Dopo due anni di frustrazioni, cadute e duro adattamento, dal 2019 Andrea riesce a scalare il Monte Bianco (4810 metri), il Monte Chimborazo in Ecuador (6268 metri) e i 7246 metri del Putha Hiunchuli in Nepal, l’anticamera del sogno. Dopo l’Everest, nel 2022, ha conquistato un’altra tappa delle sue Seven Summits, scalando in solitaria l’Aconcagua in Argentina.
“E' il mio terzo libro – conferma Lanfri – parla di montagne e di avventure ma anche della mia vita. Io arrivo dalla Toscana con la passione per il trekking e per la natura. Cresco, arrivano le prime arrampicate e l'alpinismo, poi nel 2015 è arrivata la malattia – una meningite improvvisa a 29 anni -, che non mi ha però fermato. Nel libro racconto il vecchio Andrea e il nuovo Andrea. All'inizio ero completamente smarrito, non capivo cosa mi stava accadendo. Il secondo pensiero è stato: ho avuto fortuna. In seguito, tante battaglie per tornare alla vita normale. Il prezzo da pagare sono state varie amputazioni. Nonostante tutto però, ero convinto di tornare in montagna, anche se la realtà è stata molto diversa per diversi mesi. Non mi sono mai arreso. I fallimenti, nella quotidianità mi hanno aiutato a ripartire. Ho iniziato così a correre anche con le protesi. La mia breve carriera di atleta è stata la mia vera riabilitazione”.

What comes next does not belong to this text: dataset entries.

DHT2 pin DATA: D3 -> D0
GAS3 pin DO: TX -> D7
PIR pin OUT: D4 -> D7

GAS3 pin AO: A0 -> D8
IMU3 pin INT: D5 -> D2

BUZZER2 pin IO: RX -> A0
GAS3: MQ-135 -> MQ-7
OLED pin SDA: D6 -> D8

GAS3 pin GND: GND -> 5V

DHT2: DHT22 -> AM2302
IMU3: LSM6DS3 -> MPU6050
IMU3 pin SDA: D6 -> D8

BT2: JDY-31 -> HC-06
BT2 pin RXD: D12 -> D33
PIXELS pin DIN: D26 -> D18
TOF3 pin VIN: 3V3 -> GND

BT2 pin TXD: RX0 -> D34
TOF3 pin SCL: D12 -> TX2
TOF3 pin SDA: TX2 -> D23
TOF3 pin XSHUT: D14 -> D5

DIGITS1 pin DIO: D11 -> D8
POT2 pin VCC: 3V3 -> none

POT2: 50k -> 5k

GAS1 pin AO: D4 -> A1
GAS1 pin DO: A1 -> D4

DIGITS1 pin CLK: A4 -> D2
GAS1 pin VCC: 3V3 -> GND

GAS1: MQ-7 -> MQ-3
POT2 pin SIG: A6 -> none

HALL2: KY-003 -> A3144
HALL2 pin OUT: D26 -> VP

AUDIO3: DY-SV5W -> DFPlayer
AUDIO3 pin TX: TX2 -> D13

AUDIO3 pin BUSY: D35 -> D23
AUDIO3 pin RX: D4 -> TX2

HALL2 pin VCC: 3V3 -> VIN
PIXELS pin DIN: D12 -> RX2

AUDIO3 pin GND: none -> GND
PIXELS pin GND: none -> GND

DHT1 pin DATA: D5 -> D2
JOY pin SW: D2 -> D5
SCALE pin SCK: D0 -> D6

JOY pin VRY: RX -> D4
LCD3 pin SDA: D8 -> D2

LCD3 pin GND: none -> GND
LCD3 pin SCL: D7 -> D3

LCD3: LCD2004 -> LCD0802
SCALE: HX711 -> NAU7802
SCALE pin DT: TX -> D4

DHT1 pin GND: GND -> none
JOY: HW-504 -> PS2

Il primo grande ostacolo è stato però quello di acquistare le protesi che costavano moltissimo. “Il mio primo obiettivo – aggiunge Lanfri – è stato quello di raccogliere i fondi necessari. Abbandonata l'idea degli sponsor, decisi di lanciare una raccolta fondi e in pochi giorni sono riuscito a raggiungere il mio obiettivo. Avevo gli strumenti per ripartire e da quel giorno nessuno mi ha più fermato, con tanti risultati da atleta”. Successivamente però, la montagna è tornata in primo piano. “Dal 2019 – precisa Lanfri – la montagna si è presa tutto. Sono passato da puro velocista ad alpinista in poco tempo con il sogno dell'Everest. Una vera e propria sfida personale, che si è concretizzata. Non è stato facile tornare ad arrampicare con le protesi. La roccia è molto più difficile del ghiaccio per me. Serve molto equilibrio sicuramente. Ad oggi ho 12 paia di protesi per allenamento, corsa, bici, nuoto e cerco di fare un po' di tutto. Io le chiamo i miei 'piedi da alpinismo' o da arrampicata, ciclismo. Uso cose molto semplici, non c'è nulla di speciale, sono tra le più semplici, perchè devo sempre portarle nel mio zaino”
. Ma come è andata sull'Everest? “La nostra salita è stata pianificata nel dettaglio – conclude Lanfri – abbiamo scelto la via classica. Tutto pronto fino al campo 3, aspettavamo la finestra meteo e poi la grande realtà della vetta. Il ricordo di questa avventura è che l'abbiamo vissuta al massimo fino in fondo, stanchi ma sempre con il sorriso. Ringrazio quanti mi hanno seguito anche virtualmente. Chi scopre il vero Nepal, entra davvero in contatto con un mondo unico. L'Everest però, è stata una tappa, la prossima sfida sarà a dicembre in Australia, ma sto già scalpitando per tornare in Nepal e in altri posti del mondo”.